Color M-mode Doppler echocardiography (CMD) has been utilized in assessing left ventricular (LV) filling dynamics. We tested a novel CMD index, the depth of the spatiotemporal maximum of early diastolic inflow (D-maxV) in the left ventricle, to clarify its significance in assessing LV diastolic function. In 26 normal subjects and 32 patients with ischemic heart disease, D-maxV was determined with CMD as the distance from the mitral valve opening point to the center of the aliasing area in early diastole. Transmitral flow velocity was measured with pulsed Doppler.
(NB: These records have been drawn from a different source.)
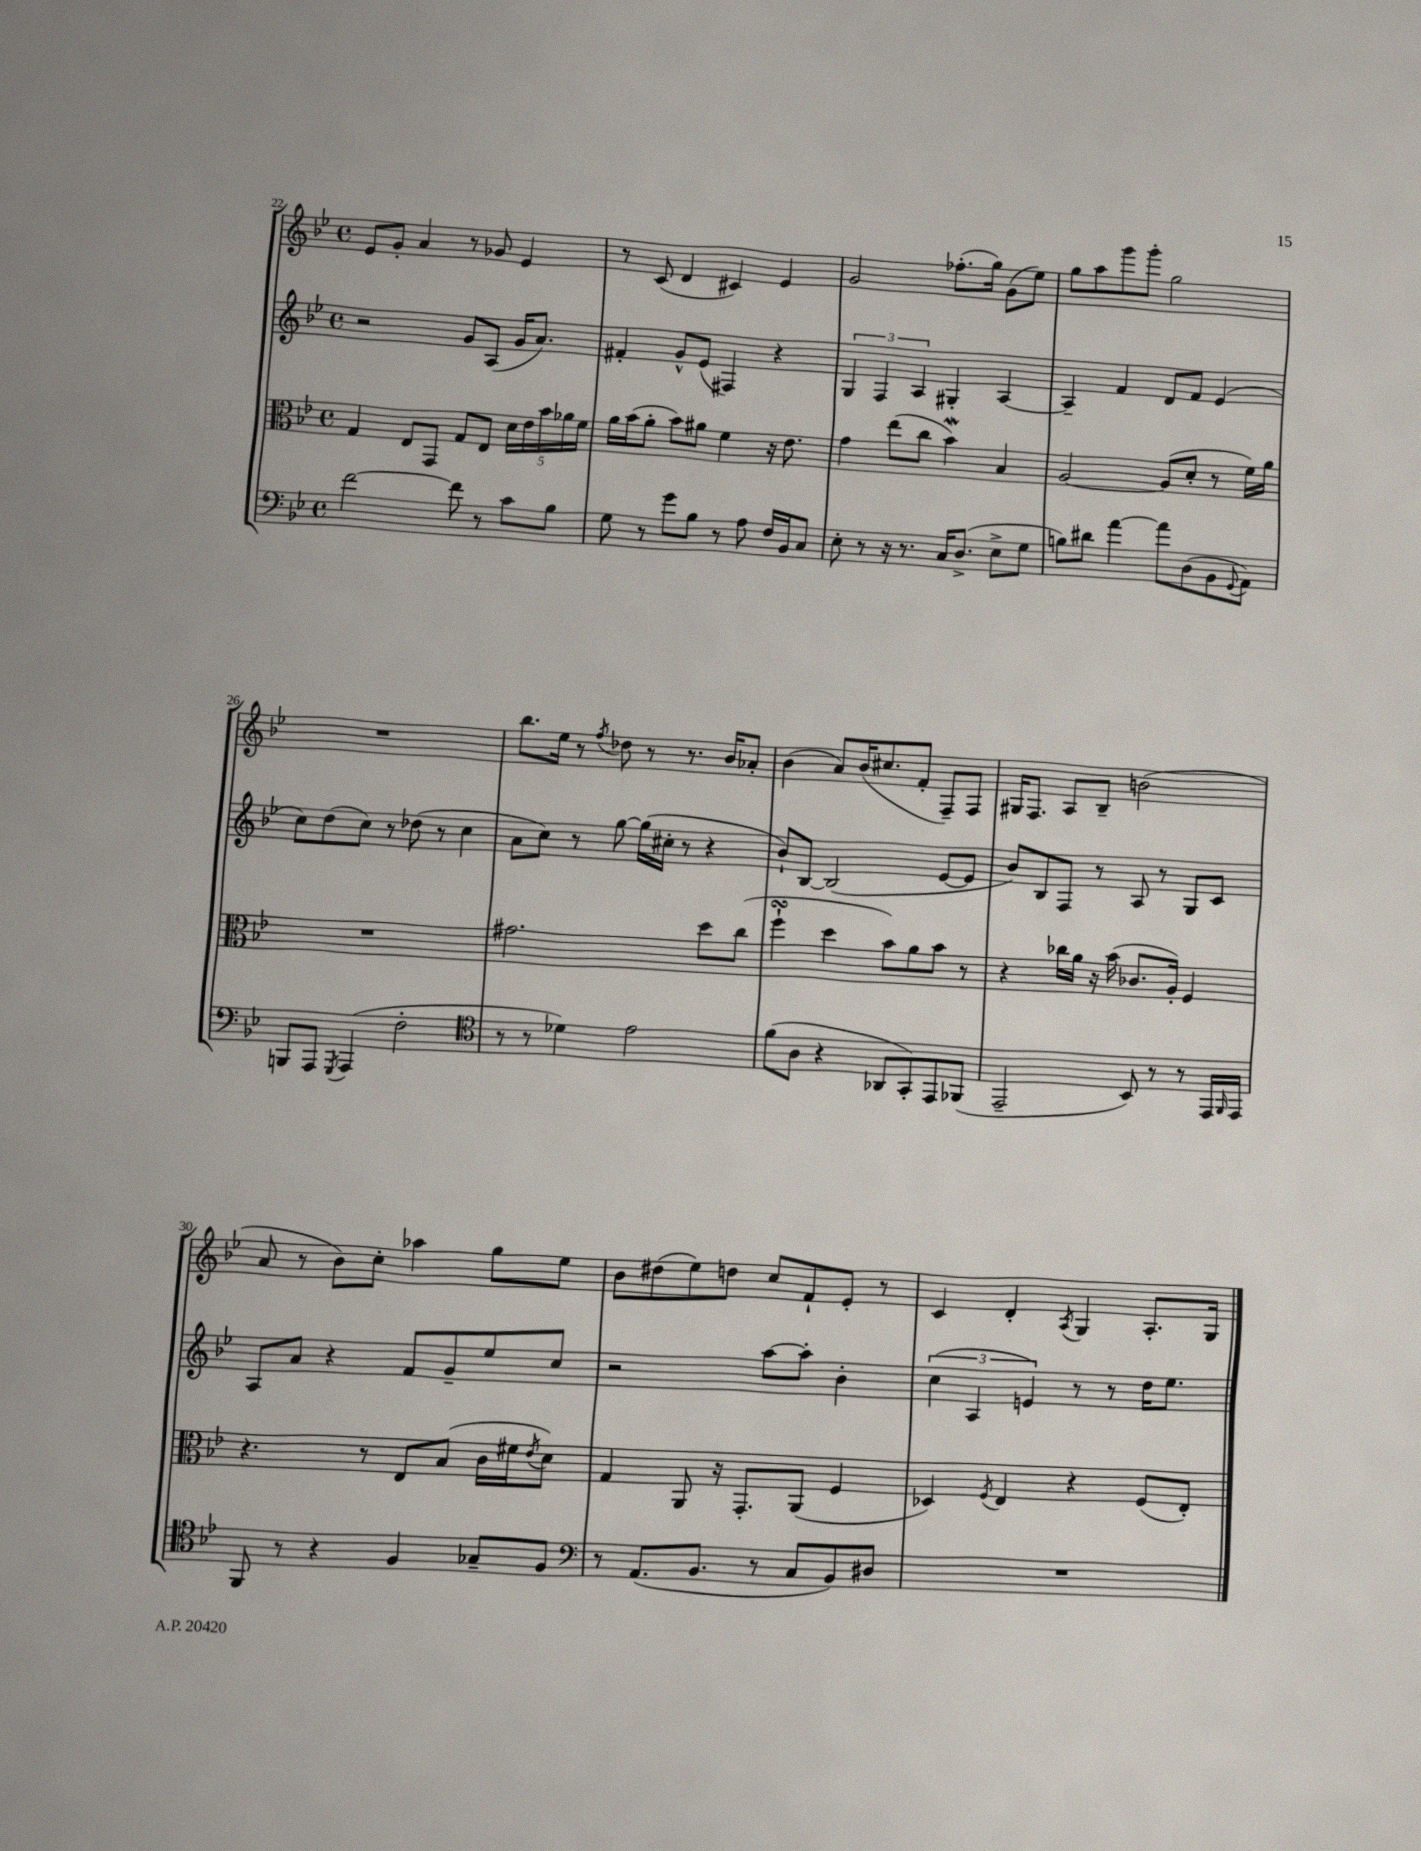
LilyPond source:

<<
\new StaffGroup <<
\new Staff = "s0" {
    \clef treble \key bes \major \defaultTimeSignature \time 4/4
    ees'8 g'8-. a'4 r8 ges'8 ees'4 |
    r8 c'8( d'4 cis'4) ees'4 |
    g'2 fes''8.-.( g''16) g'8( ees''8) |
    g''8 a''8 g'''8 g'''8-. g''2 |
    R1 |
    bes''8. ees''16 r8 \acciaccatura { f''8 } des''8 r8 r8. bes'16 aes'8-. |
    bes'4( a'8) bes'16( cis''8. f'8-. f8--) f8 |
    gis16 f8. a8 bes8-- b'2( |
    a'8 r8 bes'8) c''8-. aes''4 g''8 ees''8 |
    bes'8 dis''8( ees''8) d''8 c''8 f'8-! ees'8-. r8 |
    c'4 d'4-. \acciaccatura { a8 } g4 a8.-. g16 \bar "|." |
}
\new Staff = "s1" {
    \clef treble \key bes \major \defaultTimeSignature \time 4/4
    r2 g'8 a8( g'16 a'8.) |
    fis'4-. g'8-^ ees'8( fis4) r4 |
    \tuplet 3/2 { g4 f4 a4 } gis4-. a4~ |
    a4-- f'4 d'8 f'8 ees'4( |
    c''8) d''8( c''8) r8 des''8( r8 c''4 |
    a'8 c''8) r8 g''8~ g''16( cis''16-. r8 r4 |
    bes'8-!) bes8~ bes2( ees'8~ ees'8 |
    bes'8) bes8 f8 r8 a8 r8 g8 c'8 |
    a8 a'8 r4 f'8 g'8-- ees''8 c''8 |
    r2 a''8~ a''8-. bes'4-. |
    \tuplet 3/2 { c''4( a4 e'4) } r8 r8 d''16 ees''8. \bar "|." |
}
\new Staff = "s2" {
    \clef alto \key bes \major \defaultTimeSignature \time 4/4
    g4 ees8 g,8 g8 ees8 \tuplet 5/4 { d'16 ees'16 bes'16 aes'16 f'16 } |
    a'16 bes'16( a'8-. bes'8) ais'8 f'4 r16 ees'8. |
    g'4 ees''8( c''8 bes'4\mordent) bes4 |
    a2~ a8( d'8-. r8 f'16) a'16 |
    R1 |
    gis'2. d''8 c''8( |
    f''4-!\turn d''4 bes'8) a'8 bes'8 r8 |
    r4 ces''16 a'16 r16 bes'16( ces'8. a16-.) f4 |
    r4. r8 ees8 bes8( c'16 fis'16 \acciaccatura { ees'8 } d'8) |
    g4 a,8 r16 g,8.-. a,8( f4 |
    des4) \acciaccatura { f8 } ees4 r4 f8( ees8-.) \bar "|." |
}
\new Staff = "s3" {
    \clef bass \key bes \major \defaultTimeSignature \time 4/4
    f'2~ f'8 r8 c'8 bes8 |
    g8 r8 g'8 bes8 r8 a8 f16 bes,16 c8 |
    ees8-. r8 r16 r8. c16 d8.->( ees8-> g8 |
    b8) dis'8 a'4~ a'8 d8( bes,8 \appoggiatura { g,8 } a,8) |
    b,,8 a,,8 \acciaccatura { g,,8 } a,,4( f2-. |
    \clef tenor r8 r8 des'4) ees'2 |
    f'8( a8 r4 aes,8 g,8-.) ees,8 fes,8( |
    ees,2-- bes,8) r8 r8 ees,16 \grace { f,16 } ees,16 |
    f,8 r8 r4 f4 ges8-- f8 |
    \clef bass r8 a,8.( bes,8. r8 c8 bes,8) dis8 |
    R1 \bar "|." |
}
>>
>>
\layout { \context { \Score currentBarNumber = #22 } }
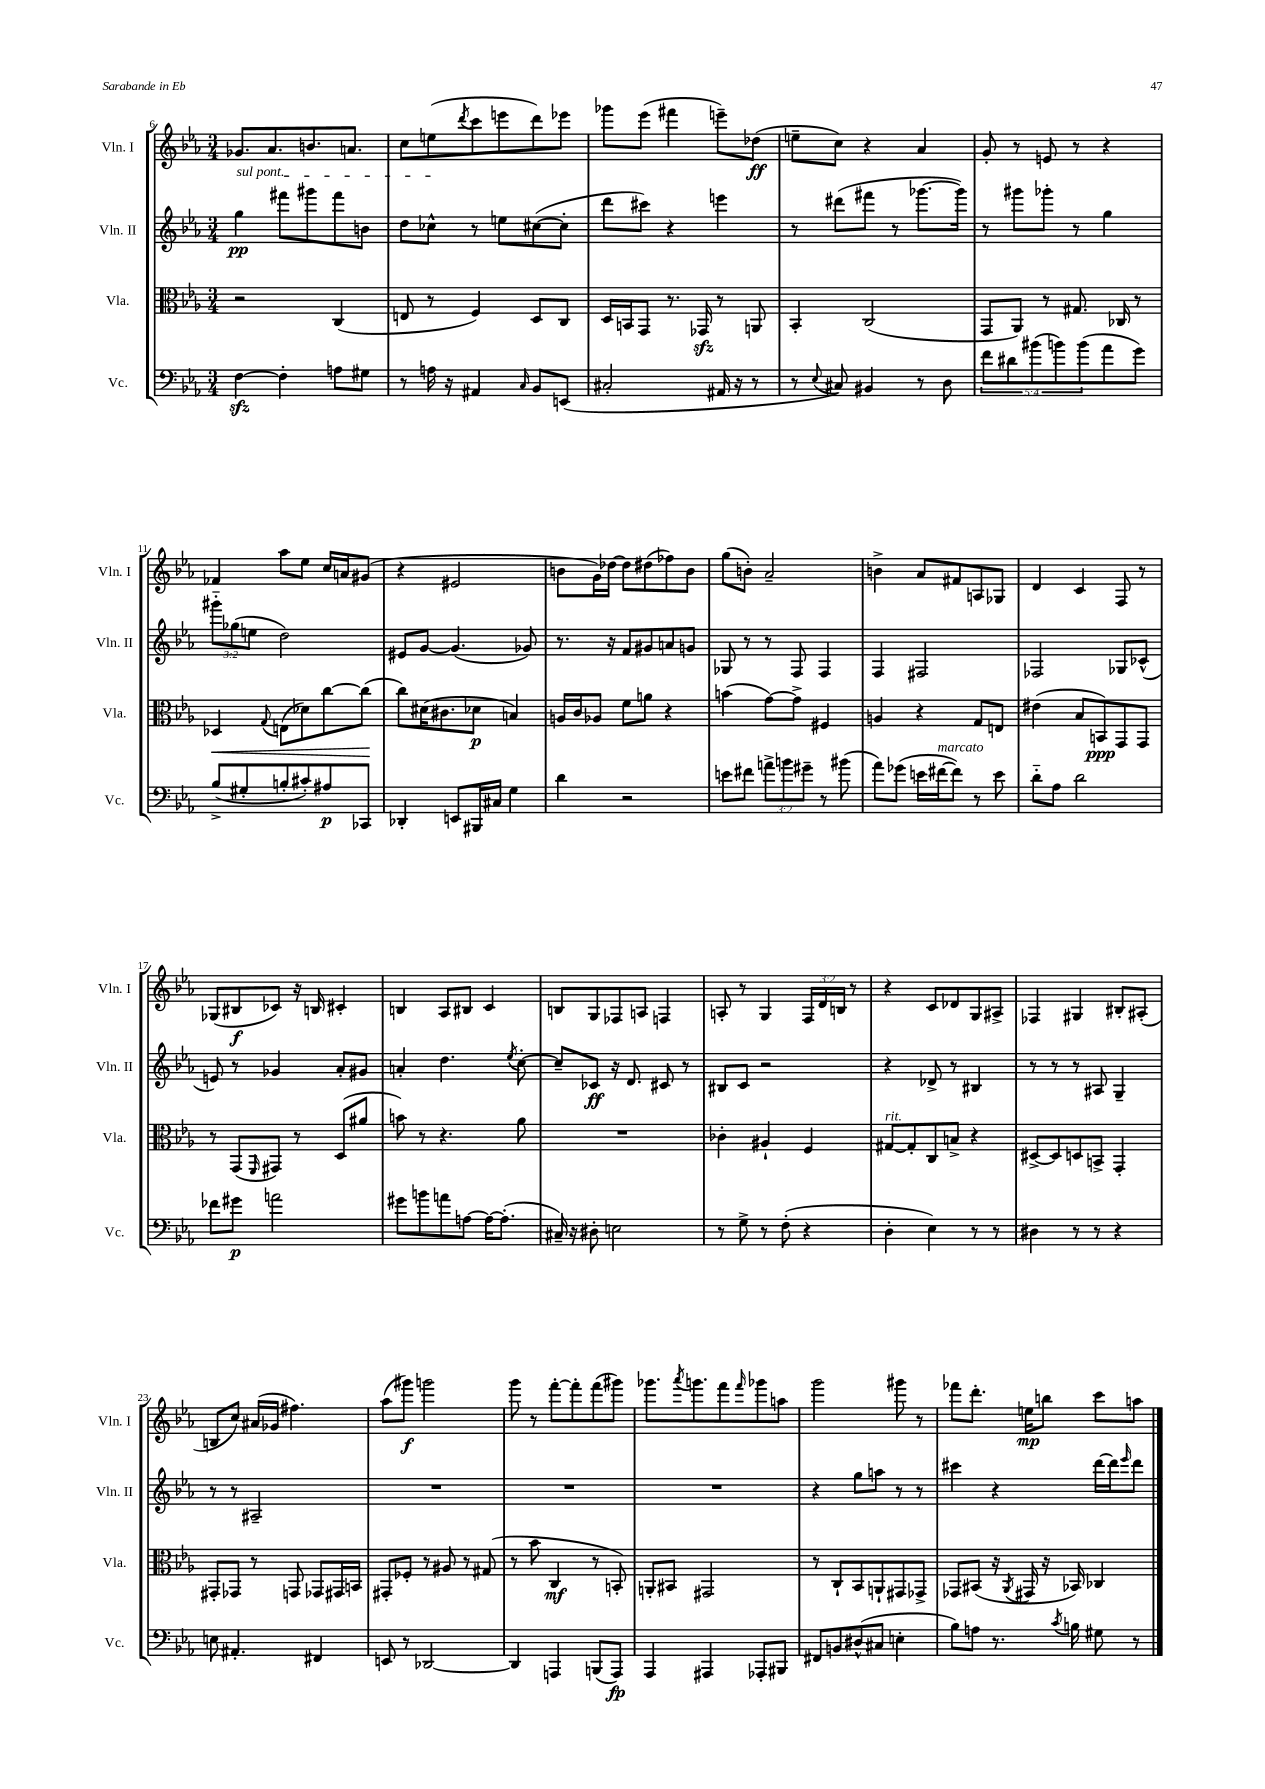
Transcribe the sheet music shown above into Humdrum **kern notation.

**kern	**kern	**kern	**kern
*staff4	*staff3	*staff2	*staff1
*clefF4	*clefC3	*clefG2	*clefG2
*k[b-e-a-]	*k[b-e-a-]	*k[b-e-a-]	*k[b-e-a-]
*M3/4	*M3/4	*M3/4	*M3/4
[4F	2r	4gg	8.g-
.	.	.	8.a-
4F']	.	8fff#	.
.	.	8ggg#	8.b
8A	(4C	8fff#	.
.	.	.	8.a
8G#	.	8b	.
=	=	=	=
8r	8E	8dd	8cc
16A	8r	8cc-^^	(8ee
16r	.	.	.
.	.	.	8qddd
4AA#	4F)	8r	8ccc
.	.	8ee	8eee
16qqC	.	.	.
8BB-	8D	([8cc#	8ddd)
(8EE	8C	8cc#']	8eee-
=	=	=	=
2C#'	16D	8ddd	8ggg-
.	16BB	.	.
.	8GG	8ccc#)	(8eee-
.	8.r	4r	4fff#
.	16GG-	.	.
16AA#	8r	4eee	8eee~)
16r	.	.	.
8r	8AA	.	(8dd-
=	=	=	=
8r	4BB-'	8r	8ee~
8qqE-	.	.	.
8C#)	.	(8ddd#	8cc)
4BB#	(2C	8fff#	4r
.	.	8r	.
8r	.	[8.ggg-	4a-
8D	.	.	.
.	.	16ggg-])	.
=	=	=	=
10f	8GG	8r	8g'
10d#	.	.	.
.	8AA-)	8ggg#	8r
(10b#	.	.	.
.	8r	8ggg-'	8e
10b)	.	.	.
.	8.G#	8r	8r
(10b	.	.	.
8a-	.	4gg	4r
.	16C-	.	.
8g)	8r	.	.
=	=	=	=
(8B-^	4D-	12ggg#'~	4f-
.	.	(12gg-	.
8G#'	.	.	.
.	.	12ee	.
.	8qqG	.	.
8B'	(8E	2dd)	8aa-
8c#')	8d-)	.	8ee-
8A#	[8cc	.	16cc
.	.	.	16a
8CC-	(8cc]	.	(8g#
=	=	=	=
4DD-'	8cc)	8e#	4r
.	(16d#	[8g	.
.	8.c#	.	.
8EE	.	(4.g]	2e#
16BBB#	8d-	.	.
16C#	.	.	.
4G	4B)	.	.
.	.	8g-)	.
=	=	=	=
4d	16A	8.r	8b
.	16c	.	.
.	8A-	.	16g)
.	.	16r	[16dd-
2r	8f	8f	8dd-]
.	8a	8g#	(8dd#
.	4r	8a	8ff-)
.	.	8g	8b
=	=	=	=
8e	(4b	8G-	(8gg
8f#	.	8r	8b')
12a^	[8g)	8r	2a-~
12b	.	.	.
.	8g^]	8F	.
12g#~	.	.	.
8r	4F#	4F	.
(8b#	.	.	.
=	=	=	=
8a-)	4A	4F	4b^
(8g-	.	.	.
16e	4r	2F#	8a-
[16f#	.	.	.
8f#])	.	.	8f#
8r	8G	.	8A
8e	8E	.	8G-
=	=	=	=
8d'~	(4e#	2F-	4d
8A-	.	.	.
2d	8B-	.	4c
.	8BB)	.	.
.	8GG	8G-	8F
.	8GG	(8c-^^	8r
=	=	=	=
8f-	8r	8e)	(8G-
8g#	(8GG	8r	8B#
.	16qqFF	.	.
2a	8GG#)	4g-	8c-)
.	8r	.	16r
.	.	.	16B
.	(8D	8a-'	4c#'
.	8a#	8g#	.
=	=	=	=
8g#	8b)	4a'	4B
8b	8r	.	.
8a	4.r	4.dd	8A-
[8A	.	.	8B#
16A_	.	.	4c
(8.A']	.	.	.
.	.	8qee-	.
.	8a-	[8cc'	.
=	=	=	=
16C#~)	2.r	8cc~]	8B
16r	.	.	.
8D#'	.	8c-	8G
2E	.	16r	8F-
.	.	8.d	.
.	.	.	8A
.	.	8c#	4F
.	.	8r	.
=	=	=	=
8r	4c-'	8B#	8A'
8G^	.	8c	8r
8r	4A#`	2r	4G
(8F'	.	.	.
4r	4F	.	24F
.	.	.	24d
.	.	.	24B
.	.	.	8r
=	=	=	=
4D'	[8G#	4r	4r
.	8G#']	.	.
4E-)	8C	8d-^	8c
.	8B^	8r	8d-
8r	4r	4B#	8G
8r	.	.	8A#^
=	=	=	=
4D#	[8D#^	8r	4F-
.	8D#]	8r	.
8r	8D	8r	4G#
8r	8BB^	8A#	.
4r	4GG'	4G~	8B#'
.	.	.	(8A#'
=	=	=	=
8E	8GG#'	8r	8B
4.AA#'	8GG-	8r	8cc)
.	8r	2A#~	(16a#
.	.	.	16g-
.	8GG	.	4.ff#)
4FF#	8GG-	.	.
.	16GG#	.	.
.	16BB	.	.
=	=	=	=
8EE	8GG#'	2.r	(8aa-
8r	8F-'	.	8ggg#)
[2DD-	8r	.	2ggg
.	8A#	.	.
.	8r	.	.
.	(8G#	.	.
=	=	=	=
4DD-]	8r	2.r	8ggg
.	8b-	.	8r
4AAA	4C	.	[8fff'
.	.	.	8fff']
(8BBB	8r	.	(8fff
8AAA)	8BB')	.	8ggg#)
=	=	=	=
4AAA-	8AA'	2.r	8.ggg-
.	8BB#	.	.
.	.	.	8qaaa-
.	.	.	8.ggg
4AAA#	2GG#	.	.
.	.	.	8fff
.	.	.	16qqfff
8AAA-'	.	.	8ggg-
8BBB#	.	.	8aa
=	=	=	=
8FF#	8r	4r	2ggg
8BB	8C`	.	.
(8D#^^	8BB-	8gg	.
8C#	8AA`	8aa	.
4E'	8GG#	8r	8ggg#
.	8GG-^	8r	8r
=	=	=	=
8B-)	8GG-	4ccc#	8fff-
8A	(8BB#	.	8.ddd'
8.r	16r	4r	.
.	8qAA-	.	.
.	16GG#	.	16ee
.	16r	.	8bb
8qc	.	.	.
16B	16BB-)	.	.
8G#	4C-	[16ddd	8ccc
.	.	16ddd]	.
.	.	16qqeee-	.
8r	.	8ddd	8aa
==	==	==	==
*-	*-	*-	*-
During routine catheterization, high-fidelity LV pressure measurements yielded diastolic variables in patients. D-maxV was significantly lower in the patients than the normals (13.0+/-7.0 vs 23.4+/-6.8 mm, P < 0.0001). D-maxV exhibited significant linear correlations with the minimal first derivative of LV pressure (r = 0.72, P < 0.01), the time constant of isovolumic relaxation (r = -0.67, P < 0.01), and LV minimal pressure (r = -0.53, P < 0.02) in the patients with wide ranges of peak early to late inflow velocity ratio (0.43-3.9) and deceleration time of early filling (79-293 ms). D-maxV showed an inverse correlation with LV end-diastolic pressure (r = -0.53, P < 0.02) and no significant correlation with mean pulmonary capillary wedge pressure. Moreover, Kaplan-Meier analysis focusing on the patients with myocardial infarction revealed that the group with D-maxV < 10.4 mm (n = 13) exhibited a lower cumulative cardiac event-free rate than that with D-maxV > or = 10.4mm (n = 14) (49.4% vs 92.9% at 5 years, P < 0.05). The depth of the spatiotemporal maximum of early diastolic LV inflow velocity reflects LV relaxation and is free of pseudonormalization. Evaluation of the LV relaxation separately from preload may have a prognostic value for myocardial infarction.
彩色M型多普勒超声心动图(CMD)已被用于评估左心室(LV)充盈动力学。我们测试了一种新的CMD指标,即左心室舒张早期流入时空最大值的深度(D-maxV),以阐明其在评估LV舒张功能中的意义。在26名正常受试者和32名缺血性心脏病患者中,通过CMD测定D-maxV,即舒张早期从二尖瓣开口点到混叠区域中心的距离。用脉冲多普勒测量二尖瓣血流速度。在常规导管插入术期间,通过高保真LV压力测量获得患者的舒张期变量。患者的D-maxV显著低于正常受试者(13.0±7.0对23.4±6.8mm,P<0.0001)。在舒张早期峰值与晚期流入速度比值范围较宽(0.43 - 3.9)和舒张早期充盈减速时间范围较宽(79 - 293ms)的患者中,D-maxV与LV压力的最小一阶导数(r = 0.72,P<0.01)、等容舒张时间常数(r = -0.67,P<0.01)和LV最小压力(r = -0.53,P<0.02)呈显著线性相关。D-maxV与LV舒张末期压力呈负相关(r = -0.53,P<0.02),与平均肺毛细血管楔压无显著相关性。此外,针对心肌梗死患者的Kaplan-Meier分析显示,D-maxV<10.4mm的组(n = 13)的累积无心脏事件发生率低于D-maxV≥10.4mm的组(n = 14)(5年时分别为49.4%对92.9%,P<0.05)。左心室舒张早期流入速度时空最大值的深度反映了LV舒张,且不存在假性正常化。独立于前负荷评估LV舒张可能对心肌梗死具有预后价值。